FIFA announced today that Goal-Line Technology will be used at the Confederations Cup this year and the World Cup in 2014

Soccer's world governing body said on its website that the decision was taken after the successful debut of Goal-Line Technology (GLT) at the Club World Cup in Japan last December.

FIFA said the intention is to use GLT in all stadia being used in the two tournaments in Brazil 'pending the successful installation, and pre-match referee tests'.

FIFA confirmed goal-line technology was "successful" at the World Club Cup, although there were no incidents where it had to be used.

It intends to install goal-line technology at all 12 venues at the World Cup.

GoalRef, one of the systems at the World Club Cup, uses a microchip in the ball and deploys low magnetic waves around the goal, while another, Hawk-eye is widely used in cricket and tennis and employs a system of cameras placed around a venue.

The use of goal-line technology, to help match officials in cases where it is not immediately clear if the ball has entered the goal, was approved by soccer's rule-making body, the International Football Association Board (IFAB), last year.

It had previously been rejected by FIFA, which performed a U-turn after the controversy over Frank Lampard's disallowed goal for England in the 2010 World Cup match against Germany.

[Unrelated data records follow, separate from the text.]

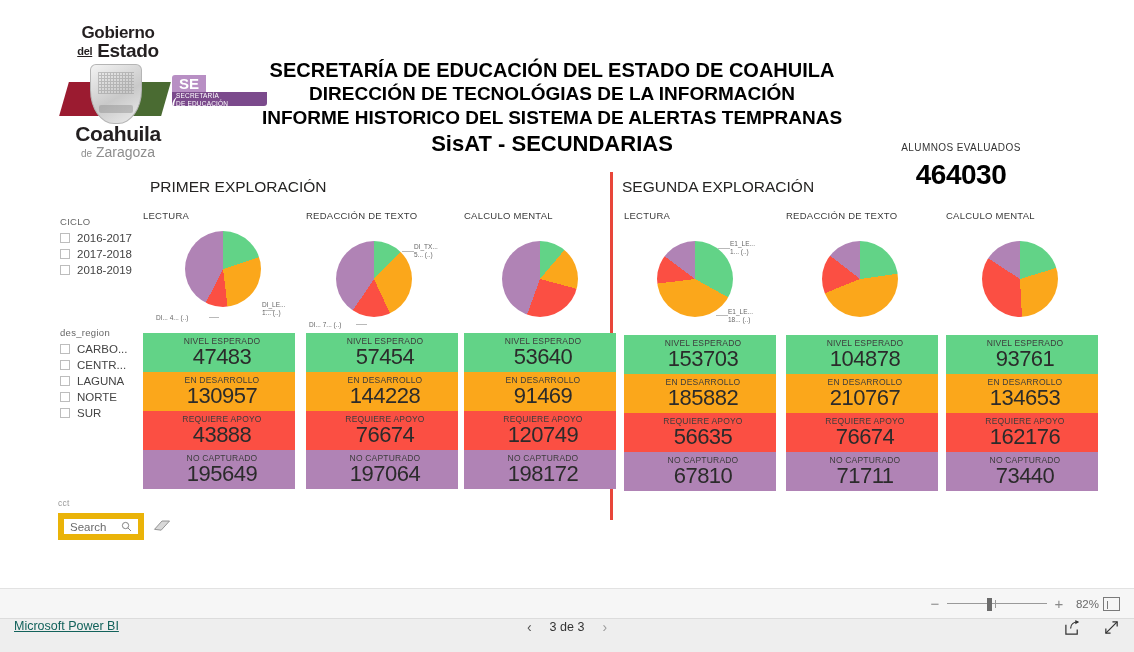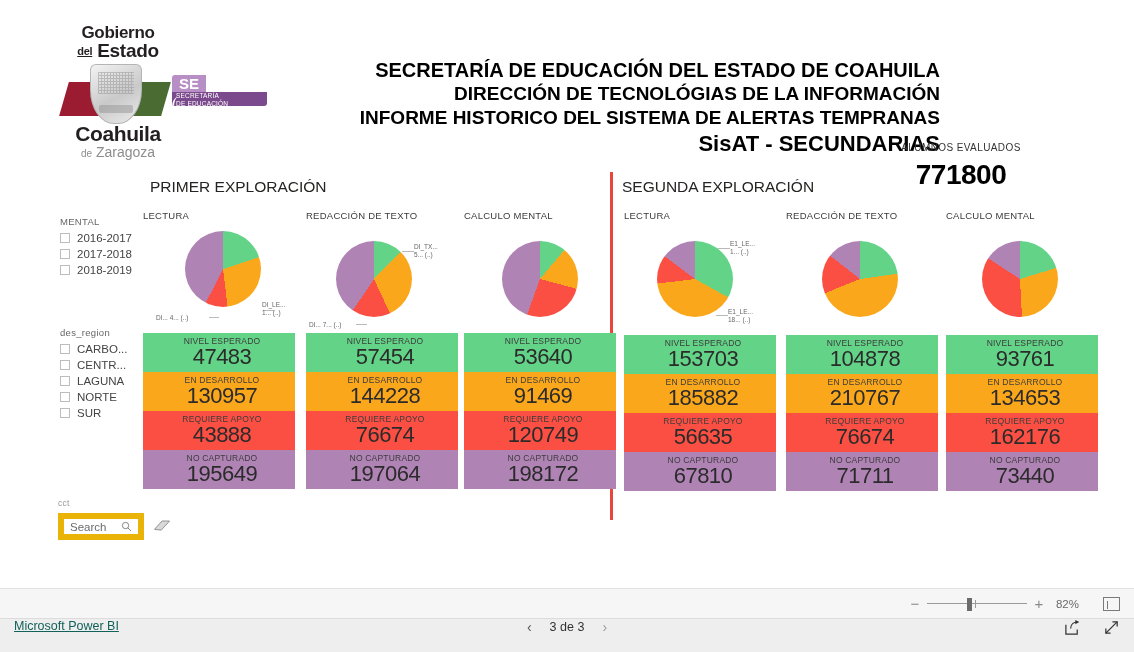"SECRETARÍA DE EDUCACIÓN DEL ESTADO" #title-block { left: 180px -> 172px; text-align: right -> center }
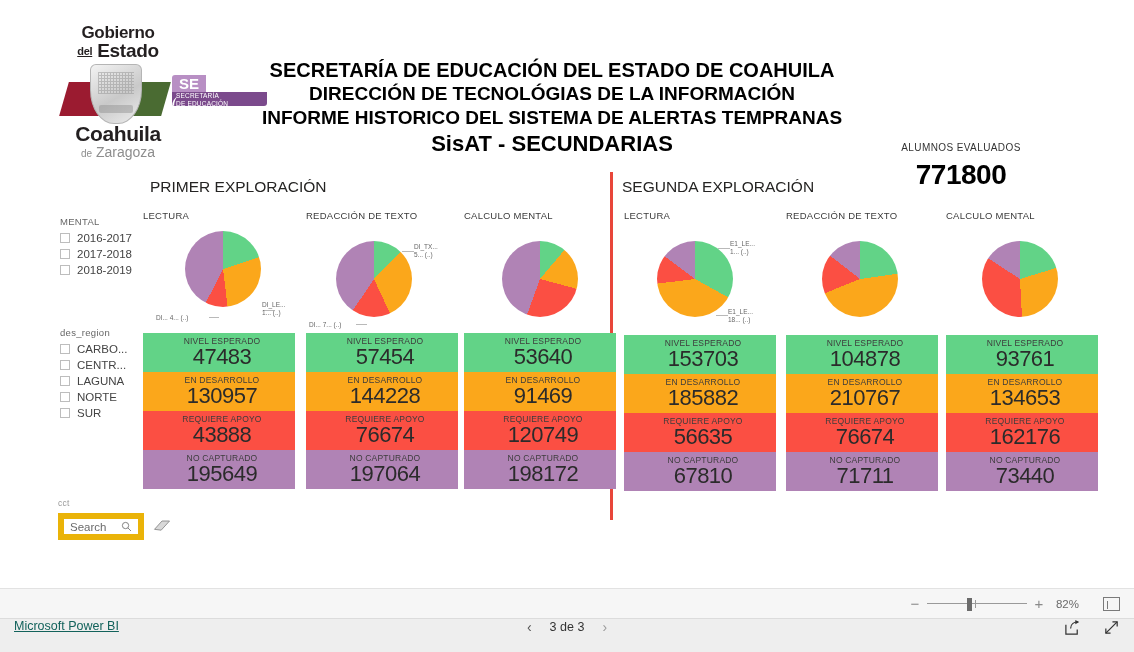"771800" div.val { text: 771800 -> 464030 }
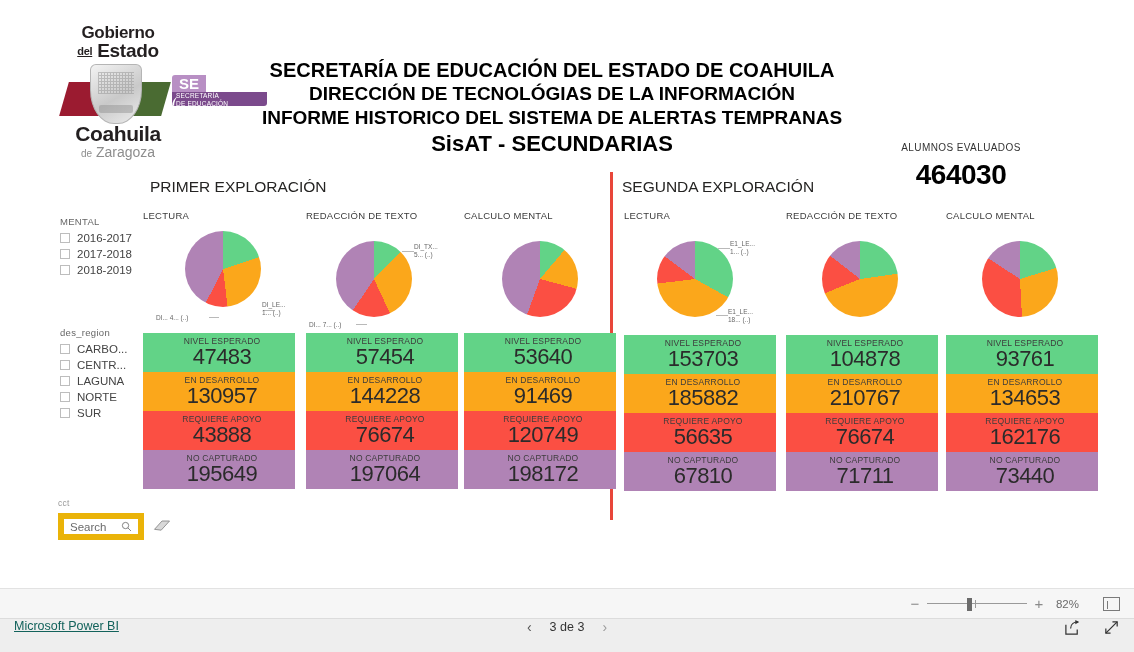"MENTAL" div.filter-title { text: MENTAL -> CICLO }
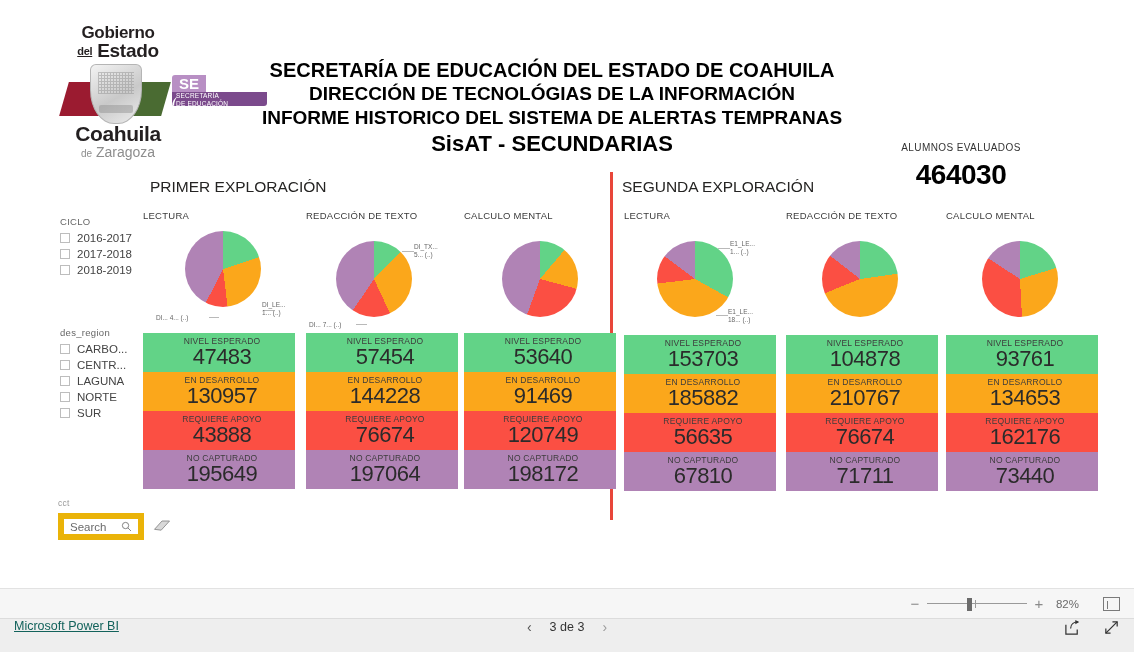"82%" #zoombar .pct { margin: 0 24px 0 8px -> 0 4px 0 8px }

Replays clearly showed that the ball had crossed the line after bouncing down off the underside of the crossbar, but match officials did not award the goal. Germany, 2-1 ahead at the time, went on to win 4-1.

However, goal-line technology is not favoured by European soccer's governing body UEFA, which instead prefers to employ two extra linesmen, one on each goal line.

FIFA president Sepp Blatter has already said that extra linesmen are unlikely to be used at the World Cup.

Many critics think that football should go further and allow the use of video replays to help referees make decisions concerning offside, handball and fouls.

Referees have to make split second judgments with the naked eye while millions of television viewers are treated to slow-motion replays, from different angles, which often show clearly whether the official was right or wrong.